Background: International ethics guidelines such as the Council for International Organizations of Medical Science (CIOMS) recommend that research participants must be compensated for their time, travel, and inconveniences. However, there is continued debate on what constitutes fair compensation and benefits for research participants. We conducted a qualitative study and sought views of various research stakeholders on what they considered as appropriate compensation and benefits for study participation in Malawi. 

Methods: We employed a qualitative study design and conducted 10 focus group discussions (FGD) with frontline researchers, community leaders, research participants, study decliners and Community Advisory Group (CAG) members from medical research projects conducted in rural and urban Malawi. We also conducted 17 in-depth interviews (IDI) with researchers, ethics committee members and District Health Officers. Thematic and framework analysis was used to interpret the results. 

Results: Our findings showed that ethics review committee members, researchers and frontline researchers had a common understanding of compensation, informed by available literature. On the other hand, some community members understood that compensation was given due to harm resulting from study participation while others indicated that intended study benefits were not visible to the community. Our study participants also expressed concerns that offering unequal compensation based on study design, procedures and risks had the potential to make some individuals feel devalued if they received lower payment amounts compared to others. 

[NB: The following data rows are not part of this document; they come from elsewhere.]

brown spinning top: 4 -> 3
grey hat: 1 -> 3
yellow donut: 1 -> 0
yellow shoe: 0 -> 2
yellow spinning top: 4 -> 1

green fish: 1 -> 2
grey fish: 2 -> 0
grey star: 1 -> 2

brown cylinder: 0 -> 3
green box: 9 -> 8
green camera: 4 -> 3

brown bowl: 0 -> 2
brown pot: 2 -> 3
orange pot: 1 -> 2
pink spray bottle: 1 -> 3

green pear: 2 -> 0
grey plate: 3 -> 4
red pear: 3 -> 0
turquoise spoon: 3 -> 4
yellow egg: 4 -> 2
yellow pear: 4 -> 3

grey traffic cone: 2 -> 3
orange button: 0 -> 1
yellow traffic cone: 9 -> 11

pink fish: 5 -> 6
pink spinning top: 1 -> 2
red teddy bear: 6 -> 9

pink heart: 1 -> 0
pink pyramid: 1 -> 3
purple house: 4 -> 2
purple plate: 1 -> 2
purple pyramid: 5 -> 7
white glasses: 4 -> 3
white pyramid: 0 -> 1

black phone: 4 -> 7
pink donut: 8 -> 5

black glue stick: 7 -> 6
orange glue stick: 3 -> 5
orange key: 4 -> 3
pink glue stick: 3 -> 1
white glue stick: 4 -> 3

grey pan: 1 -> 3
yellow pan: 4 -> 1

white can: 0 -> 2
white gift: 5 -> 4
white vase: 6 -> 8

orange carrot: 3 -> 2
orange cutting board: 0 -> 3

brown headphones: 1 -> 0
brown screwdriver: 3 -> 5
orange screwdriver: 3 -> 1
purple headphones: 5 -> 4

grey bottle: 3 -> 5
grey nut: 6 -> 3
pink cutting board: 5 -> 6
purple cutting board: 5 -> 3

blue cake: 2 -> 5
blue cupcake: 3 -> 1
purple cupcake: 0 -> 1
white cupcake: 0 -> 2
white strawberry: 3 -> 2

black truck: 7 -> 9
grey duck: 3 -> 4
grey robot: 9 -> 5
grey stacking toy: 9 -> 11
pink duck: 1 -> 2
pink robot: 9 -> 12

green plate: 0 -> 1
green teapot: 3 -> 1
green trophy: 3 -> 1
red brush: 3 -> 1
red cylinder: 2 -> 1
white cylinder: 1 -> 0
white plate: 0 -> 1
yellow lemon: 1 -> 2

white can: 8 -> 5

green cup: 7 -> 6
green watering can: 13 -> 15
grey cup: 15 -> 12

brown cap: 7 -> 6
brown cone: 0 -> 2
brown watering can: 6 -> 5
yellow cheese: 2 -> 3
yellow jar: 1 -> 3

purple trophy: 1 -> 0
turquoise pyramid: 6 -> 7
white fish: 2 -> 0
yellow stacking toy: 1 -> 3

Conclusion: This study revealed conflicting perspectives on compensation and benefits among research stakeholders. While stakeholders involved in conducting research had a shared understanding of compensation as reimbursement for time and costs, some community members viewed it as redress for harm. The disconnect suggests unequal access to information about research ethics among research stakeholders. Varying compensation based on study procedures also raised concerns over perceived inequalities and feelings of being devalued. These results suggest a need for consensus-building through inclusive stakeholder engagement and open dialogue to co-design guidelines that balance individual reimbursement and community benefits to advance ethical research practices centered on respect for participants.